Required action -
Rewrite the part that begins with the line containing "What is the minimum value shown in the chart?" and continues through the end of the records, swapping "minimum" for "lowest" and leaving everything else unchanged.

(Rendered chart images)
■ ■ ■
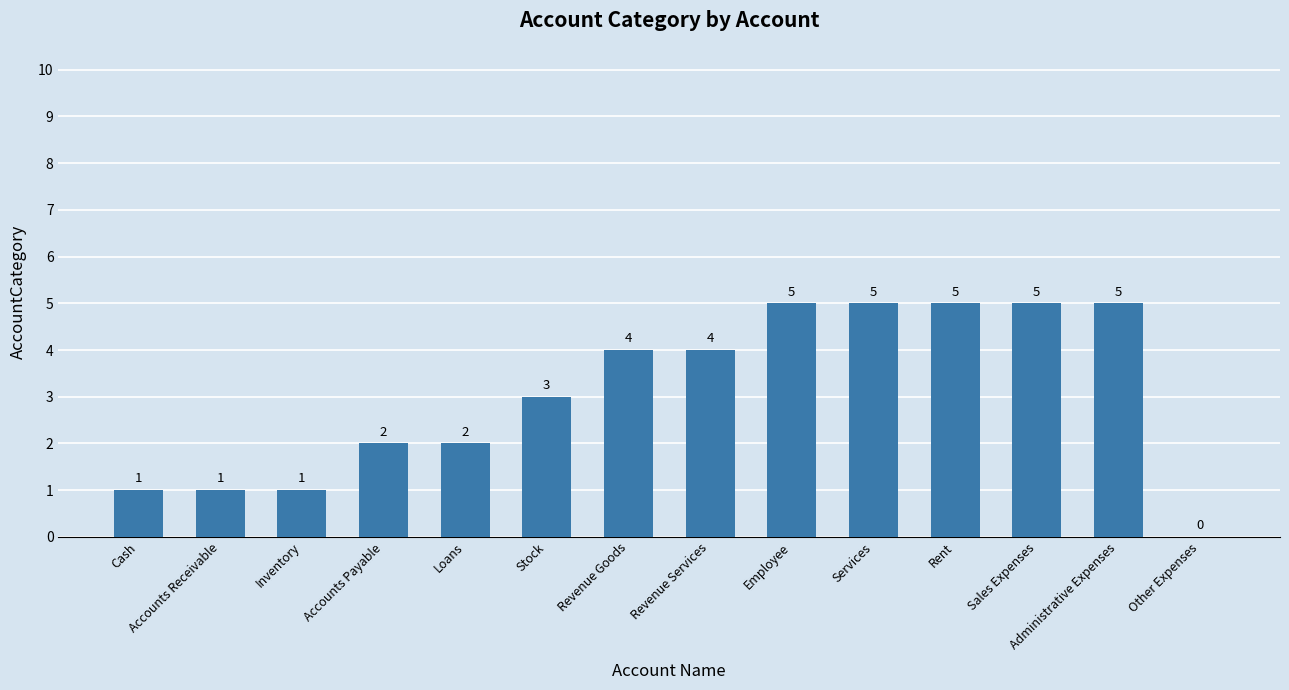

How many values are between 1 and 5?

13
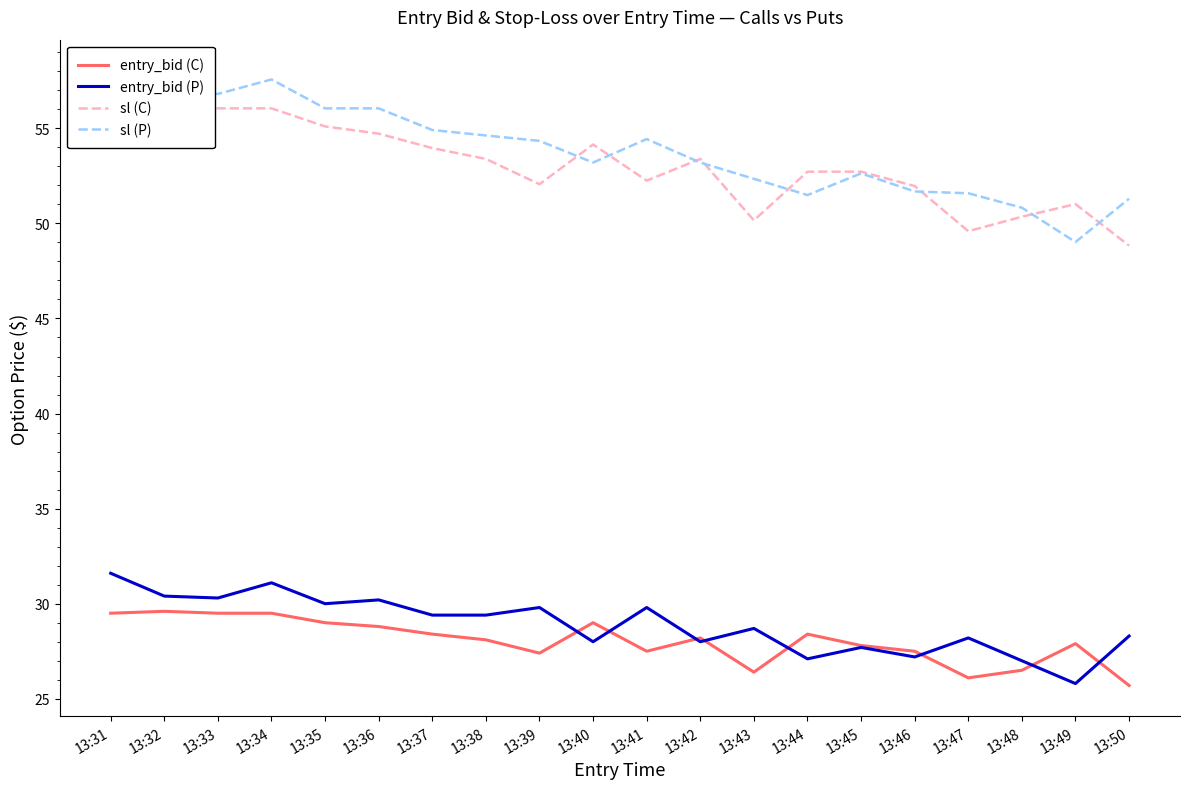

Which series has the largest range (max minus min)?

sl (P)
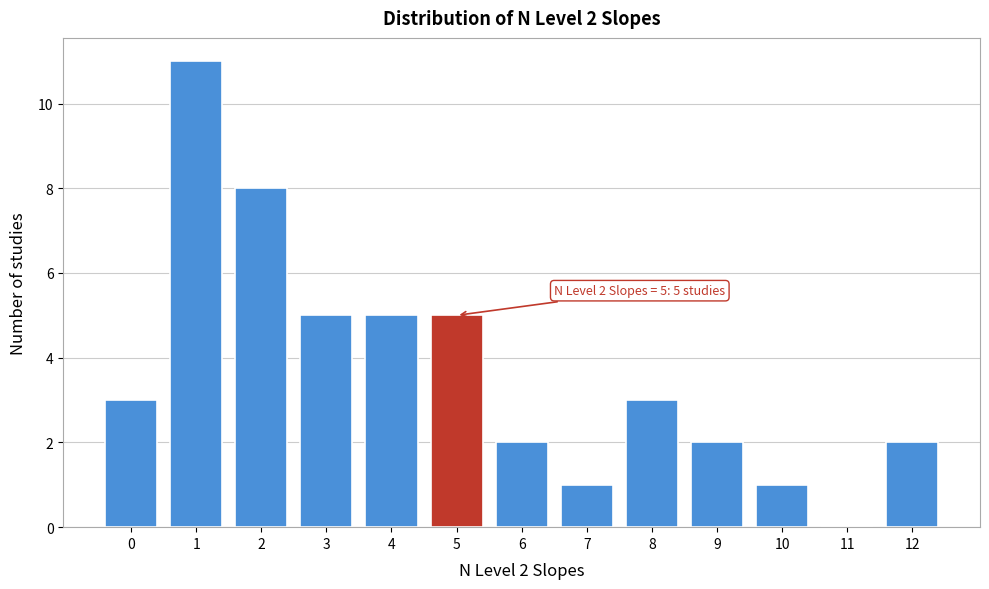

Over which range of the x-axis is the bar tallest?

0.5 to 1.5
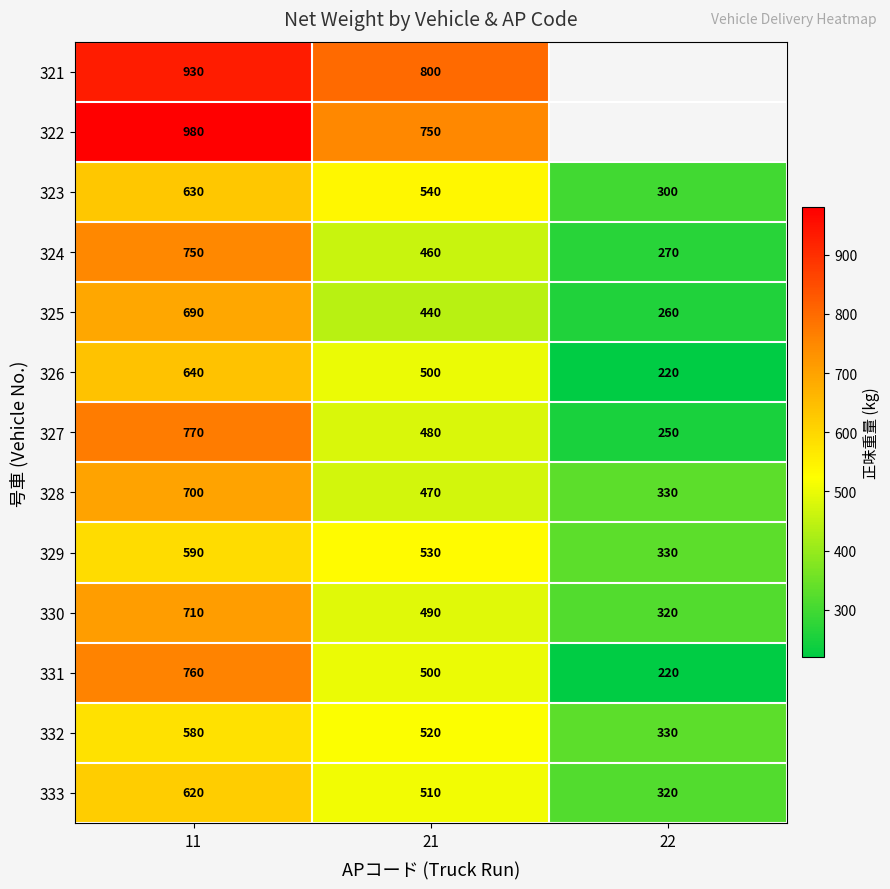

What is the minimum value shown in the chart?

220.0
■ ■ ■
Your solution -
What is the lowest value shown in the chart?

220.0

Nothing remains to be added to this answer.